Oh god, so SO many times I’ve had those ‘I can’t do this anymore’ moments on the road. In general, being angry and overly dramatic is my response to being tired — that's something I learned about myself and at this point, sort of anticipate haha. In these moments, I just need to vent, cry it out, accept that ultimately I do this thing because I love it dearly and no one is really forcing me, have a good sleep and then continue doing what I'm doing. Works every time. And let me tell you, it has happened multiple times in my career where I felt like an imposter, tired, or that nothing is ever going to get better. It's important to have a good support system, know yourself, and know what helps you decompress — in my case, that's sleep and alone time. I'm like a new person after that.
One of the most important personal rituals for me is alone time, as I already mentioned. When I get overwhelmed and need immediate decompression, I meditate. For a bigger thing, I spend time with myself doing work, emails, creative things, or just some silly things, but it's more about just being alone (only child much? haha). It's ridiculous — I re-emerge as a new person, suddenly I'm all kind and nice, ready to give all the energy back. As a pre-show thing though, I always have some caffeine to pump me up, it's a must!
Not even so much a mental health thing, but rather that artists are these mystical beings that create only when muse and inspiration strikes. That's far from the truth, at least for me and a lot of my friends that work in the industry. In actuality, it's about showing up, creating daily. Interestingly, the routine fuels and gives even more creativity — topics to write about, melodies, perspectives. Creativity flourishes, it's not a finite resource.
If I could give advice to my younger self about balancing creativity and mental health… I’d say I’m still figuring it out. Still searching for my own work-life balance — be it a creative one, or the more music-business aspect. I don't have much downtime. I feel like I live in it. My partner is also a musician, so it's a constant — but I don't mind it!».
Talking to Aiko didn’t feel like an interview. It felt like a quiet, honest check-in with someone who’s learning, like all of us, how to stay afloat while doing the thing she loves.

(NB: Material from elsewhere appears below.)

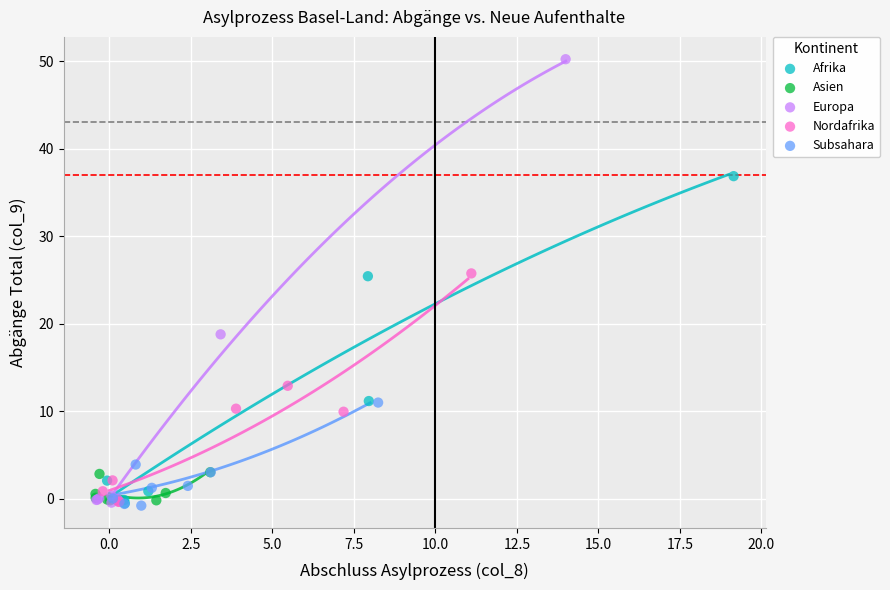

Which series has the widest spread of Y values?

Europa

What she shared — and how openly she shared it — reminded me why conversations like this matter. Because while we praise artists for their vulnerability, we often forget the cost of being open in public. It’s crucial that creatives speak about what’s really going on — not just the process, but the pressure, the loneliness, the emotional labor.
This helps dismantle the old myth that art has to come from suffering. That the more broken you are, the better the work. That drama fuels genius. It doesn’t.
With the rise of social media, pressure is everywhere — and it affects everyone. Public figures read everything said about them. Viewers, followers, random commenters aren’t just watching the creative process anymore — they’re actively shaping it. That’s why we need more awareness on both sides of the screen.
Yes, artists need emotional resilience — but not to survive abuse. They need it to do their job well. To keep creating. To stay connected to the reason they started in the first place.
And we, as the audience, need to take some responsibility too. Not to turn someone else’s honesty into a punching bag. There’s always a real human behind the username. And caring for mental health isn’t just about “how I feel” — it’s also about “how I make others feel.”
That’s why we publish pieces like this. Not to romanticize pain. But to notice it.
Hold space for it. And remind each other: being human is not a flaw — it’s the point.
That, I think, is the real takeaway.